Palese: "’Inaccettabile oltre che incomprensibile che il Governo abbia deciso proprio in questo momento di enorme difficoltà economica che si sente al Sud ancora di più, di togliere alle Regioni del Mezzogiorno quel 5 percento di fondi europei"

Rocco Palese

LECCE- “La Legge di Stabilità approvata dal Governo e dal Senato contiene una inaccettabile penalizzazione per le Regioni del Sud che rientrano nell’Obiettivo uno, quindi anche per la Puglia: contrariamente a quanto stabilito per Legge dal Governo Berlusconi e confermato anche dal Governo Monti, questo Governo nel riparto dei Fondi europei 2014 – 2020, in tutto 107 miliardi di euro, piuttosto che rispettare la proporzione 85 – 15, stabilisce la nuova proporzione 80-20, il che significa che l’80 percento delle risorse andrà alle Regioni del Sud ed il 20% a quelle del Centro Nord, quindi le 4 regioni dell’Obiettivo uno tra cui la Puglia, perderanno 5 miliardi e 350 milioni di euro. Perseverando in questa assurdità, sia il rappresentante del Governo in Commissione Bilancio della Camera (il ministro Fassina) sia i componenti di maggioranza della Commissione, hanno oggi bocciato un emendamento presentato dal sottoscritto e dai colleghi Deputati pugliesi di Forza Italia, Antonio Distaso, Benedetto Fucci e Roberto Marti”.

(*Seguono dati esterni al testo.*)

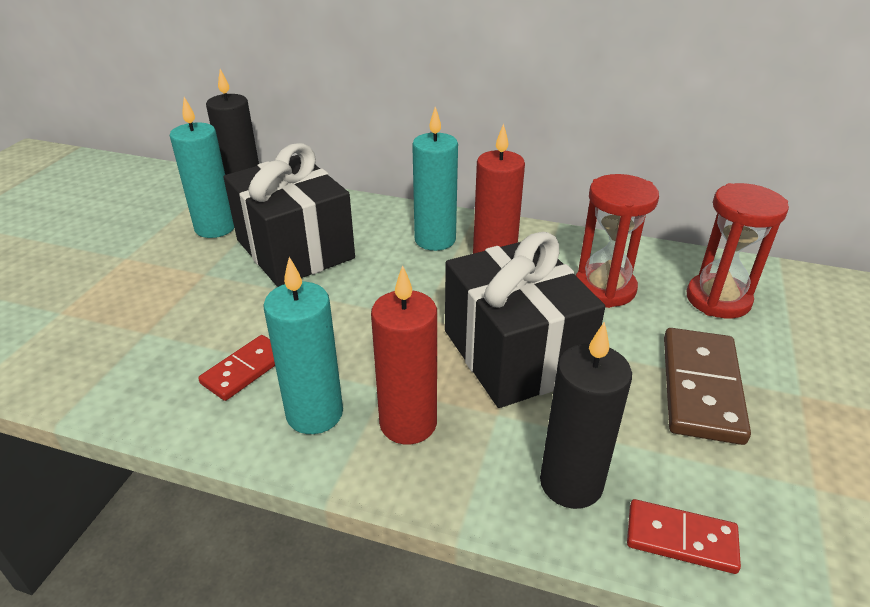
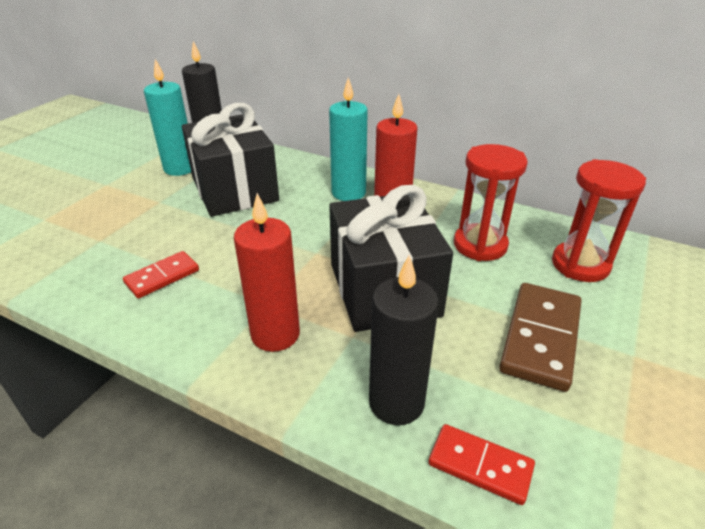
camera: 10 degrees right, 0 degrees up
turquoise candle [263,257,343,434] -> none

Lo dichiara in una nota il capogruppo di Forza Italia in Commissione Bilancio della Camera, On. Rocco Palese.

“E’ inaccettabile oltre che incomprensibile che il Governo abbia deciso proprio in questo momento di enorme difficoltà economica che si sente al Sud ancora di più, di togliere alle Regioni del Mezzogiorno quel 5 percento di fondi europei andando addirittura a cambiare un riparto che faticosamente era stato stabilito per la prima volta con Legge dello Stato dal Governo Berlusconi e dal ministro Fitto così finalmente ‘blindando’ quei fondi. Un atteggiamento inaccettabile ed antimeridionalista che ci convince ancor di più della bontà della scelta di stare all’opposizione di questo Governo”.